ÉNONCÉ =>
Pouvez-vous extraire mot pour mot du commentaire sur le divorce le passage allant de « Le présent commentaire » jusqu'à « pourtant statué (2). » inclus ?

Le présent commentaire se concentrera sur la manière dont la cour d’appel traite la dimension internationale du litige relatif au divorce. Il ressort ainsi de l’étude que la cour d’appel prit soin de résoudre les conflits de juridictions et de lois relatifs au principe du divorce (1), mais omit de régler ceux relatifs aux conséquences du divorce sur lesquelles elle a pourtant statué (2).
Le principe du divorce
La cour d’appel fonde sa compétence sur l’article 3 du règlement (CE) n° 2201/2003 du 27 novembre 2003, dit Bruxelles II bis. Cette règle de compétence alternative énumère six éléments de rattachement qui permettent aux juridictions des Etats membres de fonder leur compétence pour statuer sur le principe du divorce. Il suffit que l’un de ces rattachements soit concrétisé sur le territoire du juge français s’interrogeant sur sa compétence pour que celle-ci soit acquise. En l’espèce, la cour d’appel énonce que « les deux époux résidant toujours en France, pays de leur dernière résidence habituelle, la juridiction française sera considérée comme compétente pour statuer sur le principe du divorce ». Il y a là un amalgame entre les chefs de compétence du règlement. Il suffisait, en l’espèce, de relever que le juge français était compétent en tant que juge de « la résidence habituelle des époux »1.

DONNÉES FOURNIES =>
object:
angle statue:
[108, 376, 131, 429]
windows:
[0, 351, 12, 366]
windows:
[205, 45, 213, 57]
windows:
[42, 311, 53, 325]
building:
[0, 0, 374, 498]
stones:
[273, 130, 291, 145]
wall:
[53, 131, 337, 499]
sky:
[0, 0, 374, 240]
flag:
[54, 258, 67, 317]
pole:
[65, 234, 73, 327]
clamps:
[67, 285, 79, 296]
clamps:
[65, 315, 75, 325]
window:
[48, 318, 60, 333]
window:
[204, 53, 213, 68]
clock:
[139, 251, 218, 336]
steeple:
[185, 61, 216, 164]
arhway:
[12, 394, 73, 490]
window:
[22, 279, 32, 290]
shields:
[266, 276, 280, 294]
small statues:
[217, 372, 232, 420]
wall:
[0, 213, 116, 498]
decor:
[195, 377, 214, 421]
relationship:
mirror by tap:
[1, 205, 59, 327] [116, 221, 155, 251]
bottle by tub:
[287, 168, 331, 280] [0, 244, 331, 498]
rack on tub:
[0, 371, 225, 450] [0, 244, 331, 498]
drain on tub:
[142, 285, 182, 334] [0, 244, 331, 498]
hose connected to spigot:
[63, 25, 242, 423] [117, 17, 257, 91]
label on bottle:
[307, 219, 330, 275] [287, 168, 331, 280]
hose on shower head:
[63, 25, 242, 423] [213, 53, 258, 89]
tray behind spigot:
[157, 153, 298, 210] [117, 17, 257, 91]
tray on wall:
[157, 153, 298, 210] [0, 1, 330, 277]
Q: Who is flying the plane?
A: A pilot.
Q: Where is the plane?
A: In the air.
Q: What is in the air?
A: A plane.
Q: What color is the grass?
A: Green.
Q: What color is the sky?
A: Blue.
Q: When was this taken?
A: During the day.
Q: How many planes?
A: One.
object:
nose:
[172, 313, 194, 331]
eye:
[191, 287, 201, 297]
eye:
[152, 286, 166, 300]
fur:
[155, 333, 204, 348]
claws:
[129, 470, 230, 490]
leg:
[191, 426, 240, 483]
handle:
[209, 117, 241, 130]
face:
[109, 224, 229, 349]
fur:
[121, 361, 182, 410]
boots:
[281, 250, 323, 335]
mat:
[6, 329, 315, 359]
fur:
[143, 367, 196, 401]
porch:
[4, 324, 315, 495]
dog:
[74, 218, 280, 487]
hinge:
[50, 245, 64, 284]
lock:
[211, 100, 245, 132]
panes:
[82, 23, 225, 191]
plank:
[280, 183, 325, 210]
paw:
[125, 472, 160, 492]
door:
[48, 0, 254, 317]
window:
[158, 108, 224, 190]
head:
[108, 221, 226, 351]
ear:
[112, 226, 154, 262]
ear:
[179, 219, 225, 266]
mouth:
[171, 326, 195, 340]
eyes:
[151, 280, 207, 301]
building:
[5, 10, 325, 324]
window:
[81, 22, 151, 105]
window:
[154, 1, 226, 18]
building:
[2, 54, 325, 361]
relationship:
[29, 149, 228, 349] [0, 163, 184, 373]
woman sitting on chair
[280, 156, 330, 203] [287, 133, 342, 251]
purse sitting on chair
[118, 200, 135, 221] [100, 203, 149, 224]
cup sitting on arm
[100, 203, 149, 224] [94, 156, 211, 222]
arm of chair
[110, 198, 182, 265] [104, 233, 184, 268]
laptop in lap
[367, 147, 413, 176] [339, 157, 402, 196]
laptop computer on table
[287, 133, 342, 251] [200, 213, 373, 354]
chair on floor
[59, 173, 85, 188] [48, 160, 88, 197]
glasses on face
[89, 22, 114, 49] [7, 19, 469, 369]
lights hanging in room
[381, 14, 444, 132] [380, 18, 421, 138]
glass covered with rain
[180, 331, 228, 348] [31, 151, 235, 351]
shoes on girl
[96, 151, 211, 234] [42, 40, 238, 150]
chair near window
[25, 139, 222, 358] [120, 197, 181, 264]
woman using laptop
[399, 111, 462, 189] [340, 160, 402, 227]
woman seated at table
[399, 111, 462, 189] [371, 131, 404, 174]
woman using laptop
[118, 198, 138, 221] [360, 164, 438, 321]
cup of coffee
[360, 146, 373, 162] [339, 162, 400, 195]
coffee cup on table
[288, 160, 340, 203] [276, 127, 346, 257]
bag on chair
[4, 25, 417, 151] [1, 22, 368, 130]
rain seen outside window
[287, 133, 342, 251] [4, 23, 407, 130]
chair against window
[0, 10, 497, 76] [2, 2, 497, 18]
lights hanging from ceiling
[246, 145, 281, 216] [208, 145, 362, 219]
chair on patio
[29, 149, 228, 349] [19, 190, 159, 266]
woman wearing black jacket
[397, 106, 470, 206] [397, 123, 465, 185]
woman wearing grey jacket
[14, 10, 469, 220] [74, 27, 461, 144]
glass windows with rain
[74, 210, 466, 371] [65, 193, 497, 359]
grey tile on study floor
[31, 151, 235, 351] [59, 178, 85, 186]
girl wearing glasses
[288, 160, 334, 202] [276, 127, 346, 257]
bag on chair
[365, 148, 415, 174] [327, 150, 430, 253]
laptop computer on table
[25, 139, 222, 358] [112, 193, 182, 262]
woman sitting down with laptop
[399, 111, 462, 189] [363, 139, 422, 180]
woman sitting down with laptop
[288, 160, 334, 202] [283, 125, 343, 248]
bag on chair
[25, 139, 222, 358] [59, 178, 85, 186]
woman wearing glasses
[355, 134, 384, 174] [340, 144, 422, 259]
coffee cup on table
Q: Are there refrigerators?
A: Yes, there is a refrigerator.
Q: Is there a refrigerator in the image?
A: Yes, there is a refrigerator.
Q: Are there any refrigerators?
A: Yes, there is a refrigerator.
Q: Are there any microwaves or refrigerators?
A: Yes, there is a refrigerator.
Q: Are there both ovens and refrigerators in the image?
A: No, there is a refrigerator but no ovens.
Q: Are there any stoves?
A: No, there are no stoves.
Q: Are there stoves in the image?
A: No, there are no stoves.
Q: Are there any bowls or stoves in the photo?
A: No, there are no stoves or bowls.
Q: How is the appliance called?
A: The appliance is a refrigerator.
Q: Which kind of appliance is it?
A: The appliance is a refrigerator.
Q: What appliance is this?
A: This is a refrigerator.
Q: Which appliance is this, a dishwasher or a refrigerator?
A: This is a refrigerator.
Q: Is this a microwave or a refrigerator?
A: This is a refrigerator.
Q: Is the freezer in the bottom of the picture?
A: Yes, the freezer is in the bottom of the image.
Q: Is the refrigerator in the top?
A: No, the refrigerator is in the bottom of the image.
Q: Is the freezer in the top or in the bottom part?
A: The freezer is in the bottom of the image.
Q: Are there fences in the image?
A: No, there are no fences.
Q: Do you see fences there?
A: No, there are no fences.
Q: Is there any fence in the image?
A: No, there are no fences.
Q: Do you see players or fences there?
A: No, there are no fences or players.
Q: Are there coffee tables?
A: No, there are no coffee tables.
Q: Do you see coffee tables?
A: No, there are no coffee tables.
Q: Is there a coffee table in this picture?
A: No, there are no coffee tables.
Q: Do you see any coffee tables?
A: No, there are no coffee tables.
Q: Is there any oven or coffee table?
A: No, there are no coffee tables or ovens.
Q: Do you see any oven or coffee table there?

RÉPONSE =>
Le présent commentaire se concentrera sur la manière dont la cour d’appel traite la dimension internationale du litige relatif au divorce. Il ressort ainsi de l’étude que la cour d’appel prit soin de résoudre les conflits de juridictions et de lois relatifs au principe du divorce (1), mais omit de régler ceux relatifs aux conséquences du divorce sur lesquelles elle a pourtant statué (2).